Eddie Redmayne bir gün öldüğünde sinema tarihine çok derin izler bırakan bir efsane olarak anılacak. Daha 32 yaşında Oscar’a uzanan Redmayne’i Büyücülük Dünyası’nda izlemek gerçekten büyük bir keyif. Stephan Hawking ve Lili Elbe’nin aksine çok daha az etkileyici Newt Scamander’ı da etkileyici hale getirmesi gerçekten nefis bir durum. Tek sıkıntı Tina’yı canlandıran Katherine Waterston’ınla uyumlu durmamaları. Film boyunca aralarında bir aşk sahnesi geçmediğinin farkındayım ama yine de uyum şart. Neyse ki Dan Fogler ve Samantha Morton oldukça eğlenceli bir işe imza atmışlar da Kowalski ve Mary Lou’yu birlikte izlemek oldukça keyifliydi. Kötü taraftaysa Credence’e can veren Ezra Miller benim beklentime göre sönük kalırken Colin Graves esas kötümüz Graves’e gerçekten beden sağlamış.

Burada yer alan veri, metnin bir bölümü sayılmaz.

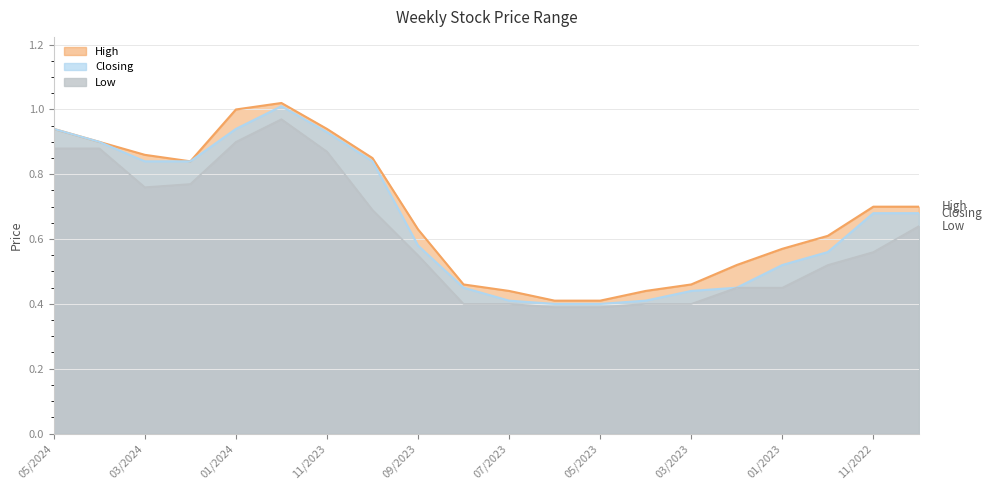

True or false: Closing has a value of 0.8 at 02/2023.

False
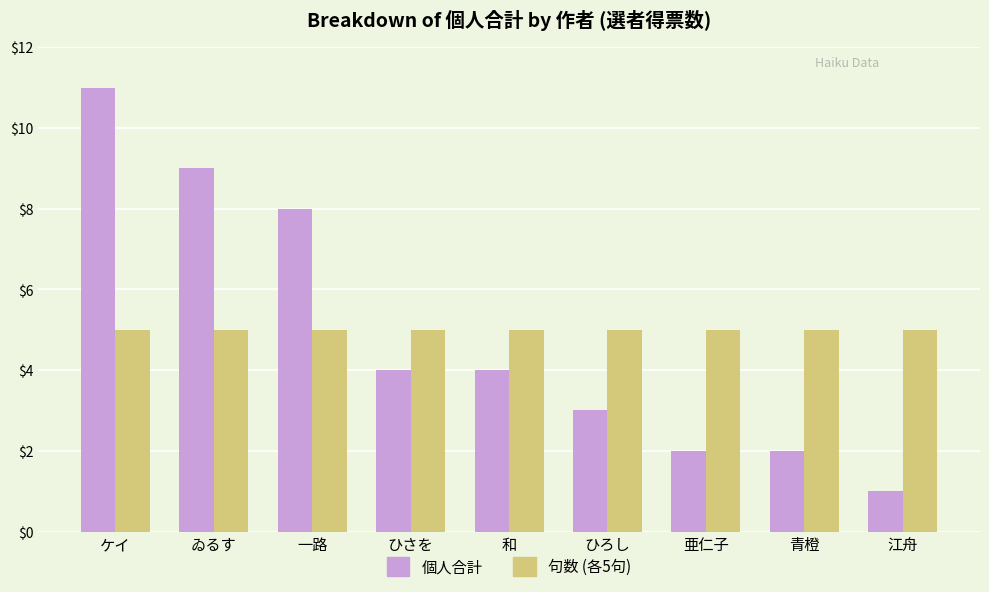

What are all the series names shown in the legend?

個人合計, 句数 (各5句)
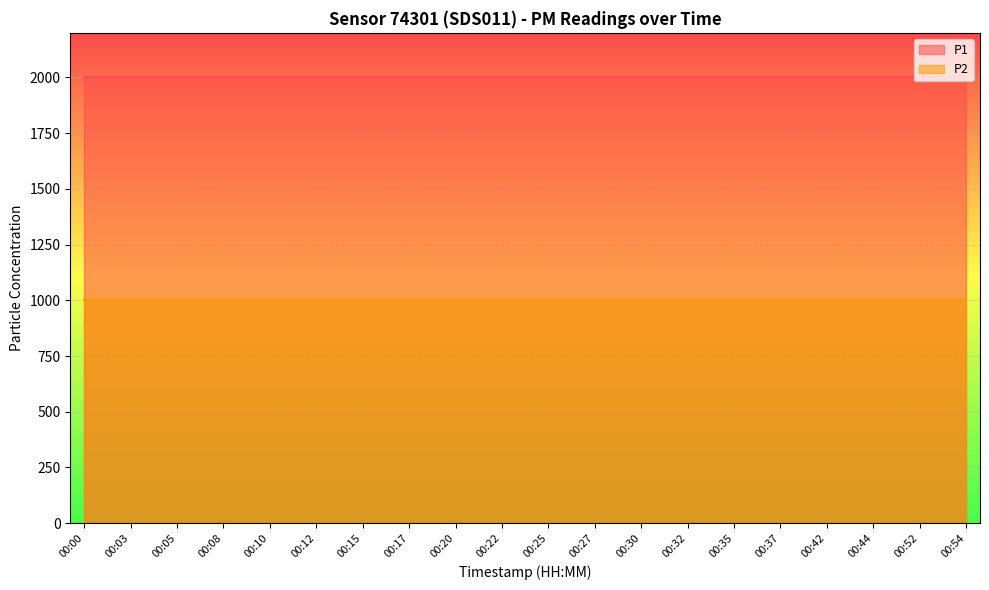

Reading left to right, list all the values displayed in this chart.

P1: 1999.9	1999.9	1999.9	1999.9	1999.9	1999.9	1999.9	1999.9	1999.9	1999.9	1999.9	1999.9	1999.9	1999.9	1999.9	1999.9	1999.9	1999.9	1999.9	1999.9
P2: 999.9	999.9	999.9	999.9	999.9	999.9	999.9	999.9	999.9	999.9	999.9	999.9	999.9	999.9	999.9	999.9	999.9	999.9	999.9	999.9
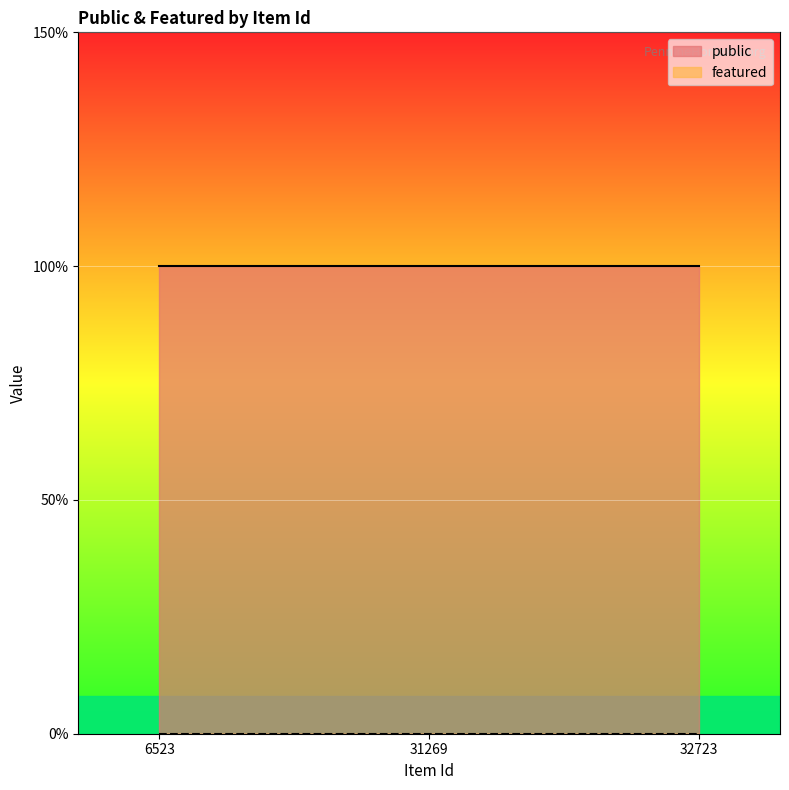

What is the total value across all series at 32723?

1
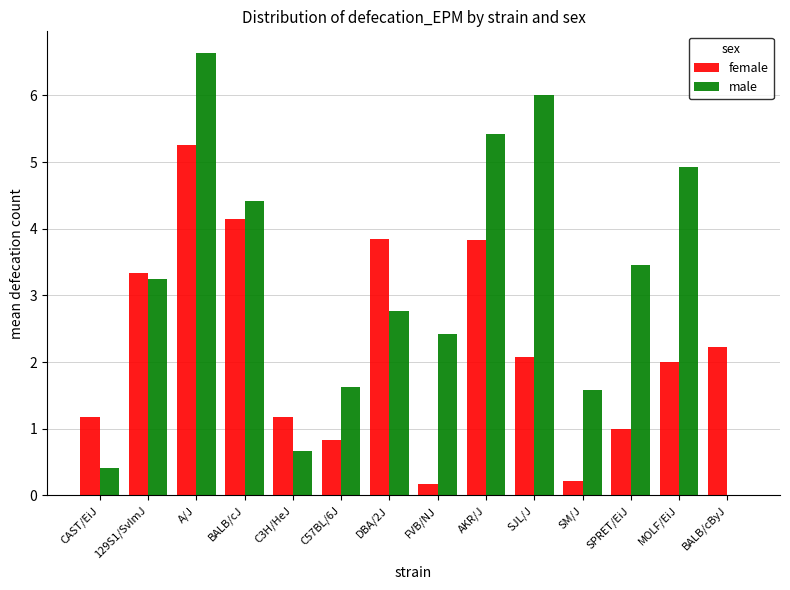

What are all the series names shown in the legend?

female, male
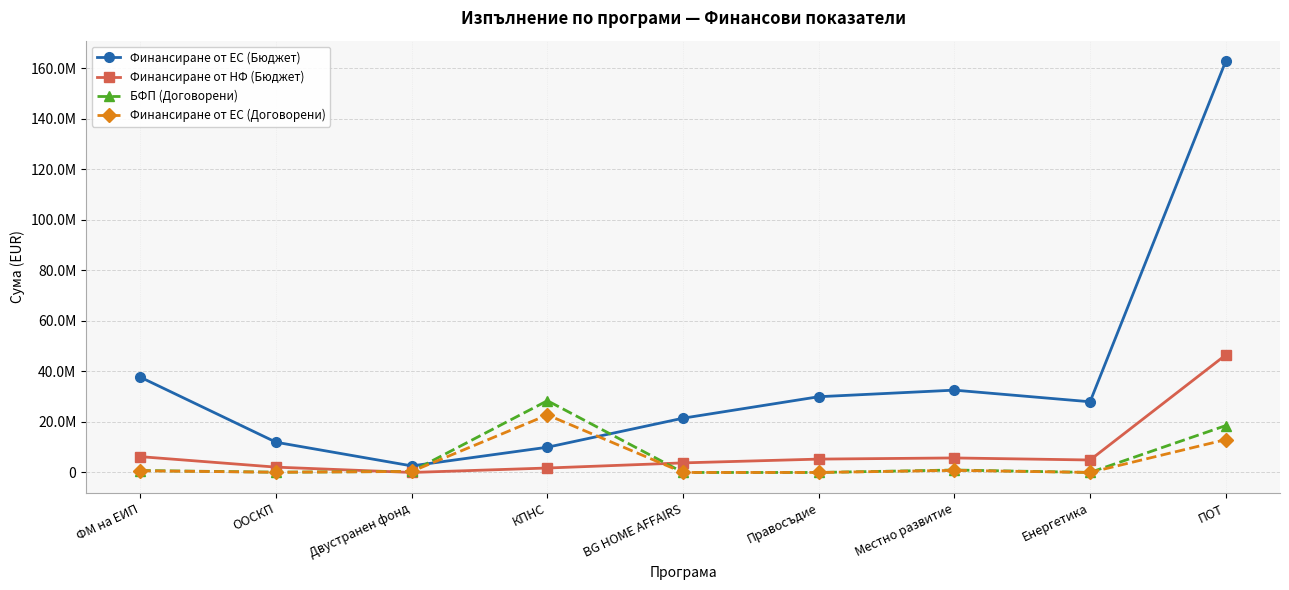

What are all the series names shown in the legend?

Финансиране от ЕС (Бюджет), Финансиране от НФ (Бюджет), БФП (Договорени), Финансиране от ЕС (Договорени)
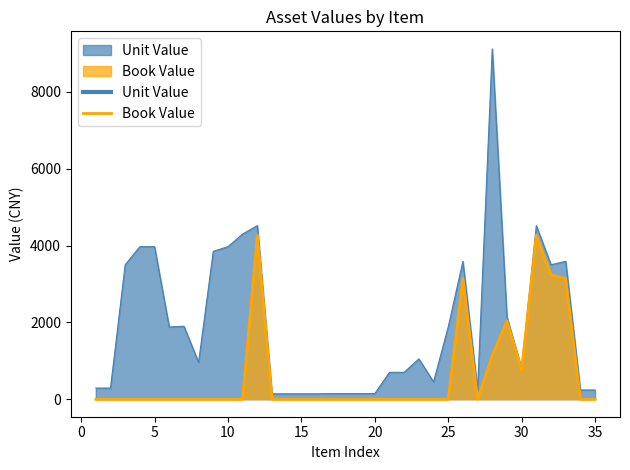

Reading left to right, transcribe all the data shown in this chart.

Unit Value: 290.0	290.0	3500.0	3970.0	3970.0	1880.0	1900.0	960.0	3850.0	3970.0	4300.0	4520.0	140.0	140.0	140.0	140.0	145.0	145.0	145.0	145.0	700.0	700.0	1050.0	450.0	1880.0	3590.0	240.0	9120.0	2144.0	800.0	4520.0	3500.0	3590.0	240.0	240.0
Book Value: 0.0	0.0	0.0	0.0	0.0	0.0	0.0	0.0	0.0	0.0	0.0	4265.8	0.0	0.0	0.0	0.0	0.0	0.0	0.0	0.0	0.0	0.0	0.0	0.0	0.0	3141.3	0.0	1139.9	2036.8	760.0	4265.8	3237.5	3141.3	0.0	0.0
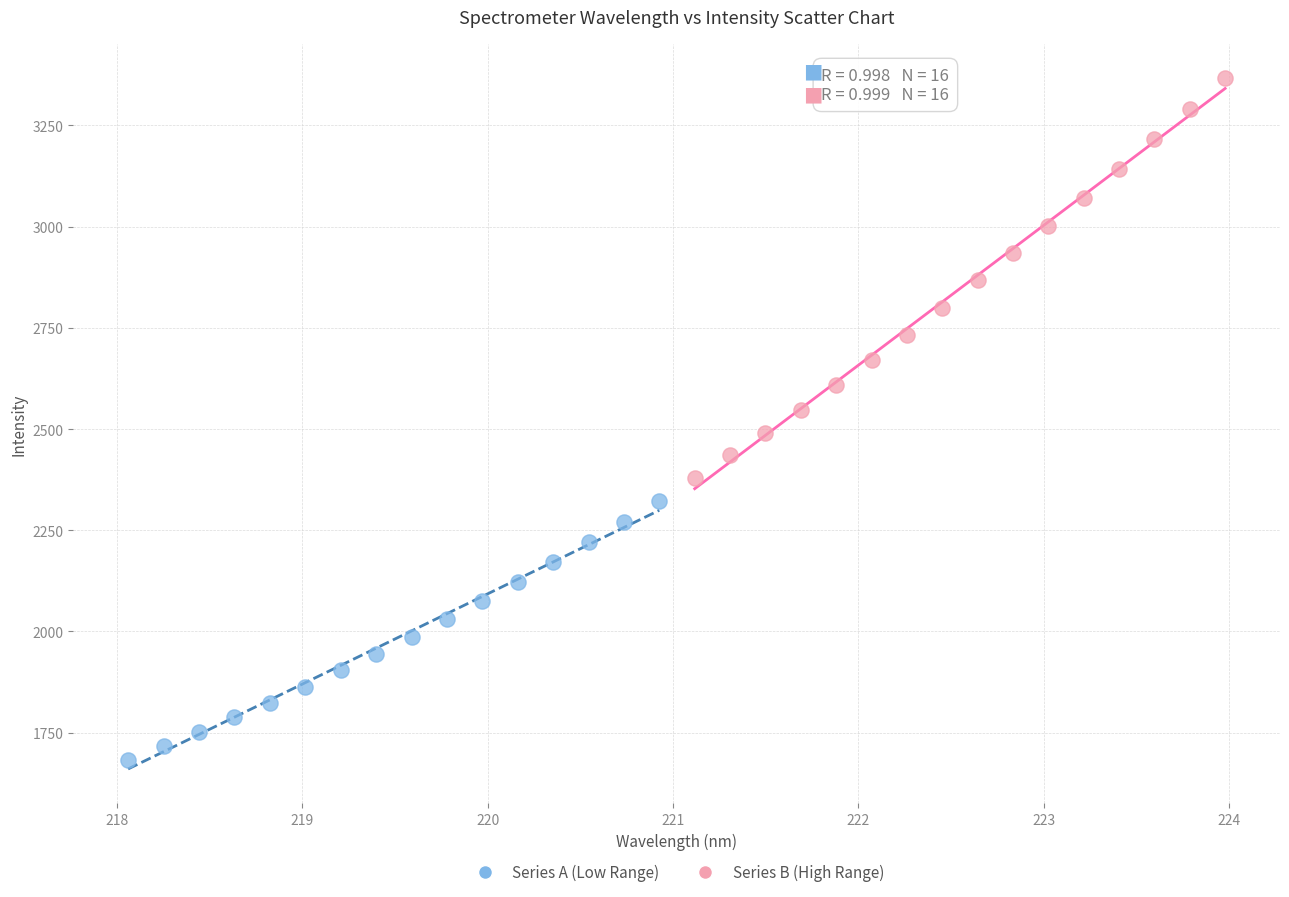

Which series reaches the minimum Y coordinate?

Series A (Low Range)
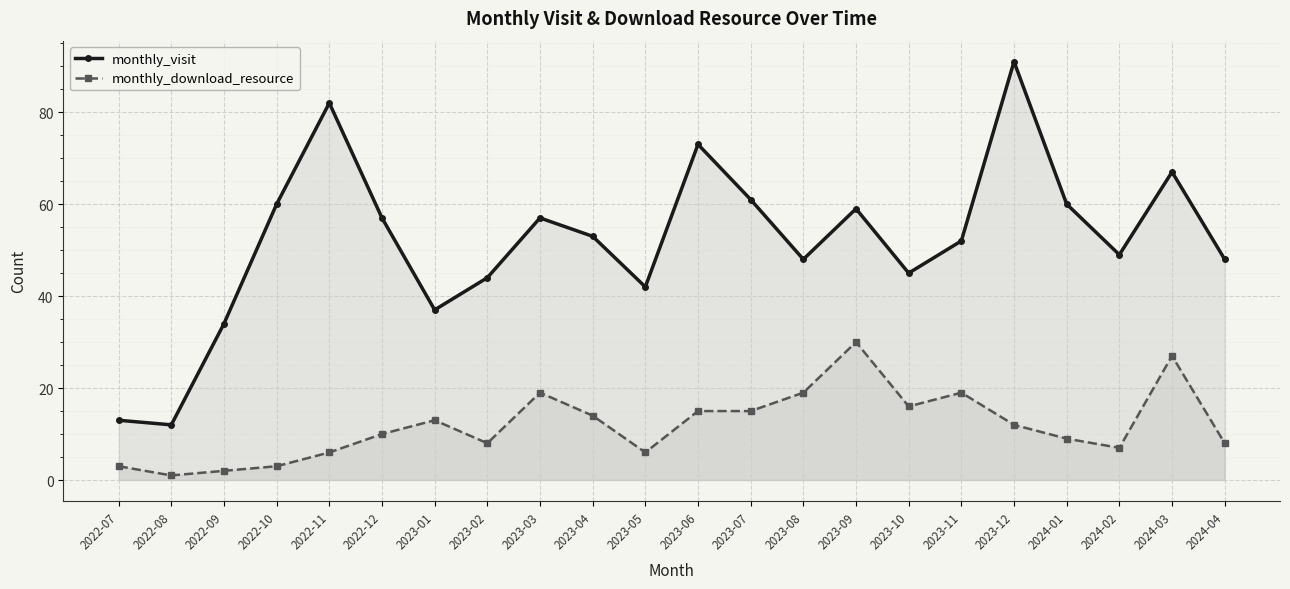

Is the value of monthly_download_resource at 2023-12 greater than the value of monthly_visit at 2022-11?

No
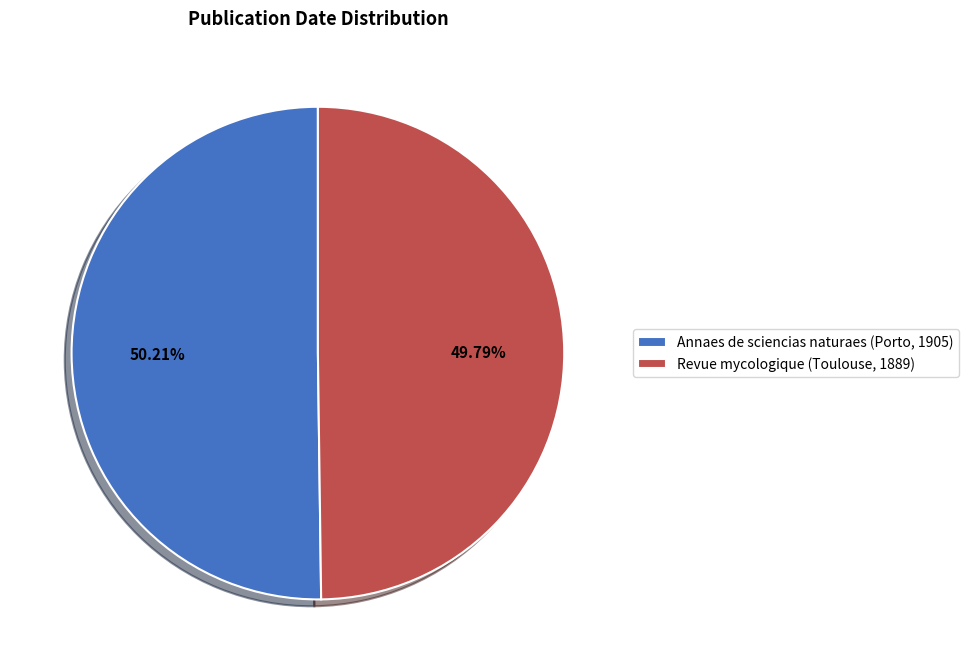

Does any single category account for the majority?

Yes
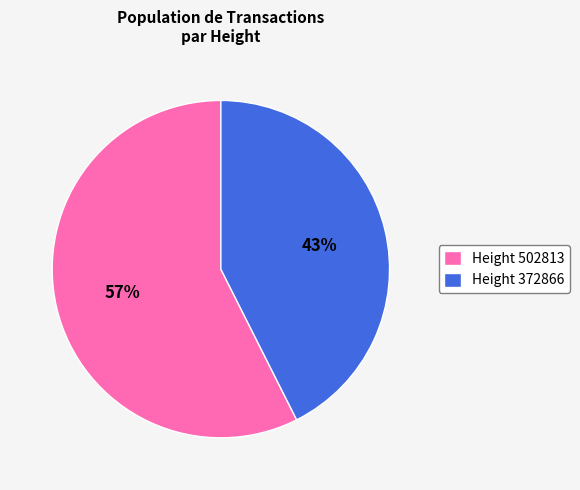

Approximately how many times larger is the value at Height 502813 compared to Height 372866?

1.3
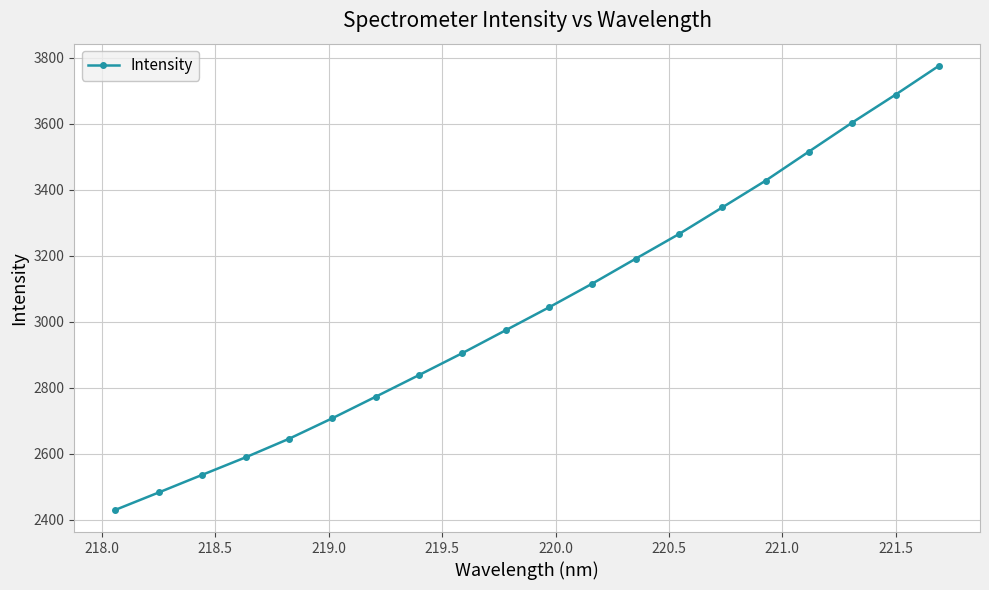

Count the number of data series in this chart.

1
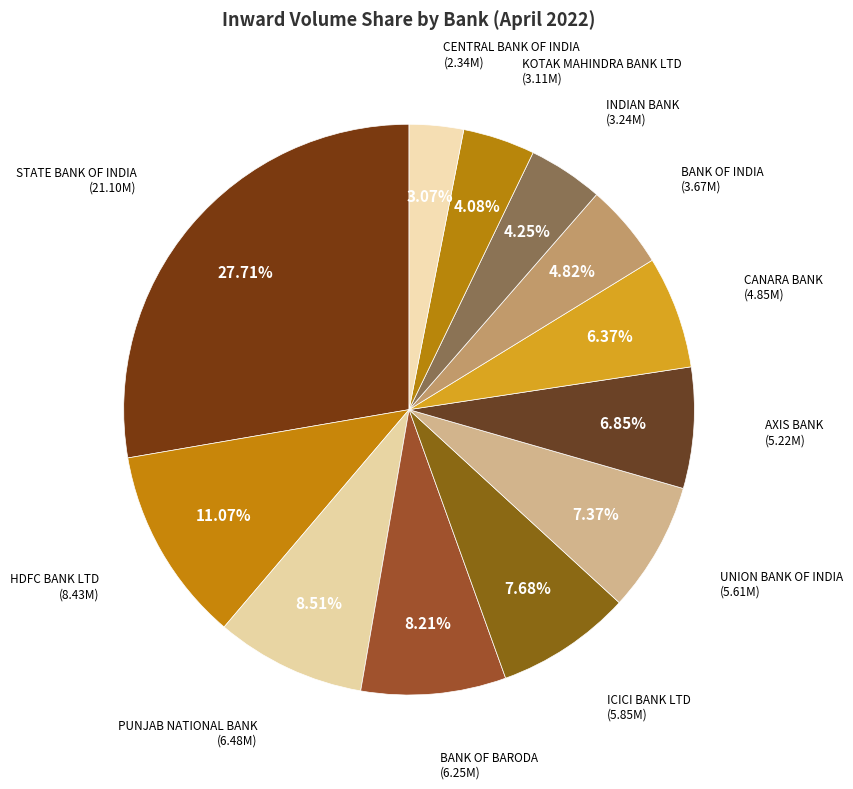

Count the number of slices in the pie.

12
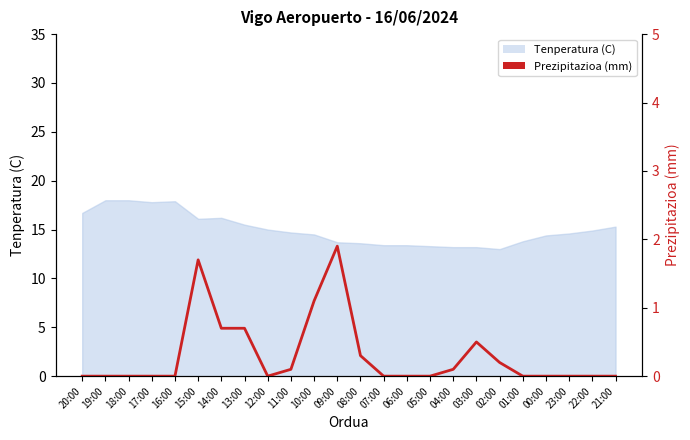

How many lines are shown in the chart?

1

Filmin tek büyük sıkıntısı planlama hatasından kaynaklanan sonu. Önce tek duyurulan, sonra üç, vizyondan kısa süre önce de beş film çıkacağı söylenince zaten kafalar karışmıştı. Aynı kafa karışıklığını JK Rowling’de de biraz gördük denebilir. Üstelik bu kez filmler, Harry Potter serisinin aksine birbirleriyle daha bir göbekten bağlı olacak. Tek tek bakıldığında o kadar güçlü hikayeler sunma potansiyeli yok. O yüzden filmin sonunun bir dizi bölümü sonu kadar özensiz görünmesi kekremsi bir tat bırakıyor. Ama işin sonunda Büyücülük Dünyası’na geri döneceğimizi biliyoruz. O zaman bizi ne mutsuz edebilir ki?